Photo by Marc Campos
Faculty
Urban & Environmental Policy

Meet Claire Cahen of Urban & Environmental Policy, an urbanist, researcher and educator, who studies municipal austerity and public sector union renewal.

Claire Cahen headshot

Assistant Professor Claire Cahen comes to Occidental from Virginia Tech, where she was an assistant professor of urban affairs and planning. Cahen has an M.Phil. and Ph.D. in environmental psychology from the City University of New York and a B.A. in English from Pomona. An urbanist, researcher, and educator, Cahen studies municipal austerity and public sector union renewal—how workers are responding to decades of cuts to public services, how they are forming new labor-community alliances in the process, and the relationship between inequality and the privatization of public goods, especially public education. Her work has been published in Environment and Planning D, the Journal of Race Ethnicity and the City, and Antipode.
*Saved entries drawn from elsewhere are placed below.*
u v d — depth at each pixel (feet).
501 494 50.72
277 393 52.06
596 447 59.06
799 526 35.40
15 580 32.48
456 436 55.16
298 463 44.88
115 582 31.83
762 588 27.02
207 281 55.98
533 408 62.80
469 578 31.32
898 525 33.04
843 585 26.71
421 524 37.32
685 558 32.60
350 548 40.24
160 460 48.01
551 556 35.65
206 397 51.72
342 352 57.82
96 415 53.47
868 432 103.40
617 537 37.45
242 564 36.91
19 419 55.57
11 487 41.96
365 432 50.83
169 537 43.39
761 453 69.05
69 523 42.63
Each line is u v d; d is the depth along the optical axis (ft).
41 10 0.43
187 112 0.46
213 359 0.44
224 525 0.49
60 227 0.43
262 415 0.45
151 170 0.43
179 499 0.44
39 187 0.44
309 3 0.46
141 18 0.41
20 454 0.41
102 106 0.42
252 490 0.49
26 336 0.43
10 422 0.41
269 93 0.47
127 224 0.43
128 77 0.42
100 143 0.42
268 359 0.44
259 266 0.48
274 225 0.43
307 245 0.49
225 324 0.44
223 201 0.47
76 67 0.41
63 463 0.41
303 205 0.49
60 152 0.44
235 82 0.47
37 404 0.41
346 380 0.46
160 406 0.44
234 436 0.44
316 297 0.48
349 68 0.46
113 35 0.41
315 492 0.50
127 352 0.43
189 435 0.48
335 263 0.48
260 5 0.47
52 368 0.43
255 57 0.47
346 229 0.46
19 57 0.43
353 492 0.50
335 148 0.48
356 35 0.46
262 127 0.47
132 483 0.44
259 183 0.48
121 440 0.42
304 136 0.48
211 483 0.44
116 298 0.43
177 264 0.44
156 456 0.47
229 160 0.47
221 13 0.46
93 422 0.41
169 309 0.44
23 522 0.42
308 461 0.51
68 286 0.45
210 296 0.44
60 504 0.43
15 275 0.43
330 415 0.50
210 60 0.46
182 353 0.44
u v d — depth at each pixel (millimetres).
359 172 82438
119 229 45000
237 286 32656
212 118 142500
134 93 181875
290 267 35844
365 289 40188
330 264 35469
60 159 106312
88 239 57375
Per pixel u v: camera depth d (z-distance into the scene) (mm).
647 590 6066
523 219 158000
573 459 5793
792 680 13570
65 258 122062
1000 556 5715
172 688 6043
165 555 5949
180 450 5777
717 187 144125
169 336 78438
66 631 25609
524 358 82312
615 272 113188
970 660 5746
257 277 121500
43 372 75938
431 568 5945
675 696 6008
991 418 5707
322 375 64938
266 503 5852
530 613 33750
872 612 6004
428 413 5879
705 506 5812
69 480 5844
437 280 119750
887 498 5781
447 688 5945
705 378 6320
What attracted you to Occidental?

After completing my undergraduate degree, I worked as a union organizer in Los Angeles for four years. Even back then, many of my co-workers came from Occidental and, specifically, from the Urban and Environmental Policy (UEP) department. The department was known for nurturing community and labor leaders, for introducing students to organizing and fostering critical analysis on pressing issues. It is a dream to be back in L.A. with a chance to carry forth Occidental and UEP’s commitments.

You write about what it takes for workers to revive the labor movement after decades of union decline. Given the rash of strikes that have occurred in recent months—from actors and writers to auto workers and the healthcare industry—what does this say about the future of organized labor?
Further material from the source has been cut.